Toussaint Louverture and the birth of Haiti
It was in January in 1804 that a shocking slave uprising led to the creation of a new nation: Haiti. It was an audacious, epic conflict that would span many years, and see the rise of a man some have dubbed the black George Washington and the black Spartacus. So how did it happen, and what became of Haiti’s founding fathers?
A nightmare in the Caribbean
Before Haiti was Haiti, it was Saint-Domingue, a French colony on the Caribbean island of Hispaniola. French pirates began settling on the western part of the island in the 17th Century, with France eventually establishing formal ownership of the region, while Spain retained control of the rest of Hispaniola.
What it lacked in size, Saint-Domingue soon made up for in sheer economic might. This sun-soaked slice of a Caribbean island became one of the wealthiest colonies on the planet, thanks to the extravagant quantities of sugar and coffee it was exporting. In fact, at one point in the 18th Century, Saint-Domingue was supplying well over half of the world’s coffee supply. Good news for France, but very bad news for the countless slaves who were brought in from Africa to grow the precious crops.
Even by the standards of the Atlantic slave trade, the regime in Saint-Domingue was brutal and ruthless. The ravages of smallpox and yellow fever meant many slaves died within a few years of arrival, which meant the coldly pragmatic plantation owners decided it made sense to simply work them to death. Punishments were severe, food was inadequate, and slaves were even made to wear muzzles to stop them eating any of the sugar cane they toiled to cultivate day and night.
Viva la revolution
Things began to change in 1789, with the coming of the French Revolution. Suddenly, people back in France were fighting for Republican values, for equality and freedom. These ideas were enshrined in the Declaration of the Rights of Man, unveiled in France that same year. While slavery was not abolished, there was a new sense of possibility in the air.
At the time, the white plantation owners in Saint-Domingue were vastly outnumbered by their legions of slaves. As one French writer of the time put it, the wealthy planters 'slept at the foot of Vesuvius'. And the explosion finally came in August 1791, when the slaves finally rebelled against their hated masters in a lethally well-orchestrated uprising.
Bands of slaves went from house to house, killing the whites and setting plantations on fire.
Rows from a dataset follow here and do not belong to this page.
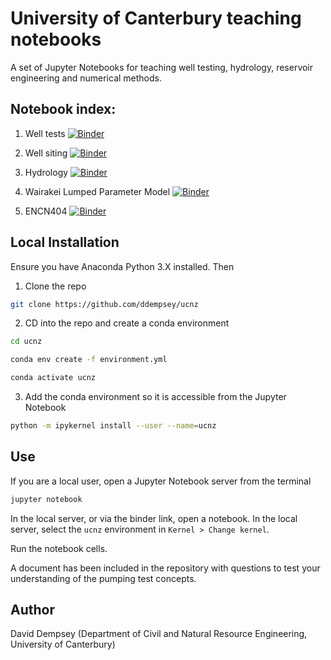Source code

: # University of Canterbury teaching notebooks
A set of Jupyter Notebooks for teaching well testing, hydrology, reservoir engineering and numerical methods.

## Notebook index:

1. Well tests [![Binder](https://mybinder.org/badge_logo.svg)](https://mybinder.org/v2/gh/ddempsey/ucnz/HEAD?filepath=well_test.ipynb)

2. Well siting [![Binder](https://mybinder.org/badge_logo.svg)](https://mybinder.org/v2/gh/ddempsey/ucnz/HEAD?filepath=well_siting.ipynb)

3. Hydrology [![Binder](https://mybinder.org/badge_logo.svg)](https://mybinder.org/v2/gh/ddempsey/ucnz/HEAD?filepath=hydrology.ipynb)

4. Wairakei Lumped Parameter Model [![Binder](https://mybinder.org/badge_logo.svg)](https://mybinder.org/v2/gh/ddempsey/ucnz/HEAD?filepath=wairakei.ipynb)

5. ENCN404 [![Binder](https://mybinder.org/badge_logo.svg)](https://mybinder.org/v2/gh/ddempsey/ucnz/HEAD?filepath=encn404.ipynb)

## Local Installation

Ensure you have Anaconda Python 3.X installed. Then

1. Clone the repo

```bash
git clone https://github.com/ddempsey/ucnz
```

2. CD into the repo and create a conda environment

```bash
cd ucnz

conda env create -f environment.yml

conda activate ucnz
```

3. Add the conda environment so it is accessible from the Jupyter Notebook

```bash
python -m ipykernel install --user --name=ucnz
```

## Use

If you are a local user, open a Jupyter Notebook server from the terminal

```bash
jupyter notebook
```

In the local server, or via the binder link, open a notebook. In the local server, select the `ucnz` environment in `Kernel > Change kernel`.

Run the notebook cells.

A document has been included in the repository with questions to test your understanding of the pumping test concepts.

## Author

David Dempsey (Department of Civil and Natural Resource Engineering, University of Canterbury)
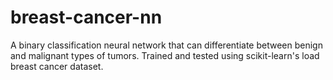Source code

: # breast-cancer-nn
A binary classification neural network that can differentiate between benign and malignant types of tumors. Trained and tested using scikit-learn's load breast cancer dataset. 
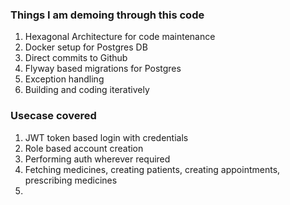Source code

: ### Things I am demoing through this code

1. Hexagonal Architecture for code maintenance
2. Docker setup for Postgres DB
3. Direct commits to Github
4. Flyway based migrations for Postgres
5. Exception handling
6. Building and coding iteratively


### Usecase covered
1. JWT token based login with credentials
2. Role based account creation
3. Performing auth wherever required
4. Fetching medicines, creating patients, creating appointments, prescribing medicines
5. 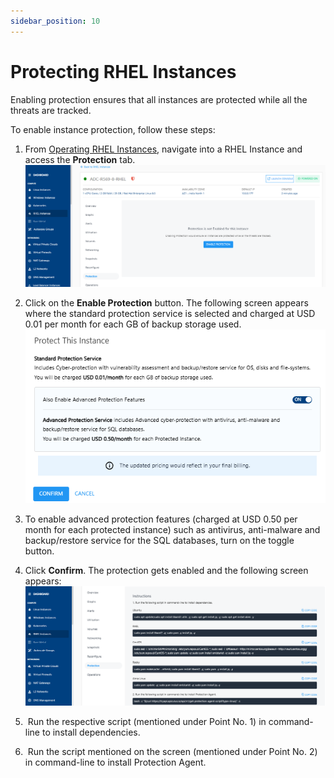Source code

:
 ```yaml
---
sidebar_position: 10
---
```

# Protecting RHEL Instances

Enabling protection ensures that all instances are protected while all the threats are tracked.

To enable instance protection, follow these steps:

1. From [Operating RHEL Instances](AboutRHELInstances.md), navigate into a RHEL Instance and access the **Protection** tab.
   ![Protecting RHEL Instances](img/Protection1.png)

3. Click on the **Enable Protection** button. The following screen appears where the standard protection service is selected and charged at USD 0.01 per month for each GB of backup storage used.
   ![Protecting RHEL Instances](img/Protection2.png)

4. To enable advanced protection features (charged at USD 0.50 per month for each protected instance) such as antivirus, anti-malware and backup/restore service for the SQL databases, turn on the toggle button. 
5. Click **Confirm**. The protection gets enabled and the following screen appears:
   ![Protecting RHEL Instances](img/Protection3.png)
4.  Run the respective script (mentioned under Point No. 1) in command-line to install dependencies.
5.  Run the script mentioned on the screen (mentioned under Point No. 2) in command-line to install Protection Agent.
Years of pent-up suffering had been unleashed in an inferno of vengeance, with thousands killed and whole swathes of the island utterly destroyed. But this was not the end of the revolution. Far from it. The complex politics of the time meant that the colony would be locked in a messy and bloody struggle for many years to come.
The rise of the black George Washington
Whites on the island fought back against the insurgent slaves. As one indignant colonist wrote, 'There can be no agriculture in Saint Domingue without slavery; we did not go to fetch half a million savage slaves off the coast of Africa to bring them to the colony as French citizens.'
Yet the radical ideals of the French Revolution, along with a gnawing awareness that France needed the rebel slaves back on her side to keep Saint-Domingue from falling into Spanish or British hands, meant that an accommodation had to be reached. Amid the turmoil rose a charismatic leader, Toussaint Louverture. 'I was born a slave, but nature gave me the soul of a free man,' he once said, and his story was a miraculous one. Raised on a plantation, he developed a love of reading and learning, achieved his freedom in his early 30s and actually became a plantation owner himself, with his own slaves.
While he didn’t play a part in the earliest stages of the rebellion, his Machiavellian cunning and iron will lead him to rise up as the most persuasive figurehead of the movement. It’s telling that he used the language of the French Revolution to rally his men, declaring 'I want Liberty and Equality to reign in Saint-Domingue.' Yet his appeal to the heroic principles of the new France would not save him from a dark fate.
The birth of Haiti
France abolished slavery in 1794, a fact which many French people celebrated as proof of their moral superiority over the British. Yet the struggle in Saint-Domingue continued, with Louverture eliminating rivals to eventually establish himself as a virtual dictator in 1801. Some saw him as a hero, working to establish the colony as a place where Africans could work in peace and freedom. Others regarded him as a power-hungry despot-in-waiting. But time for Louverture was growing short.
By this time, Napoleon had taken power in France, and he was in no mood to nurture this brave new pseudo-state in the Caribbean. He dispatched an army, with the secret aim of overturning the new Saint-Domingue regime and re-establishing slavery. Louverture was arrested and brought back to France like a common criminal, where he would die in prison.
His lieutenant, a former slave called Jean-Jacques Dessalines, was the man who would finish the revolution by seeing off Napoleon’s forces and formally establishing a new, independent nation – Haiti – in January 1804. The bloodshed would not end there, as the vengeful and suspicious Dessalines ordered the wholesale slaughter of whites who remained in the new nation. Thousands of men, women and children would die in the Haiti massacre of 1804, and Dessalines himself would be assassinated a few years later. It was an ugly, violent epilogue to an achievement unparalleled in human history: the creation of a new country by those once who were once enslaved there.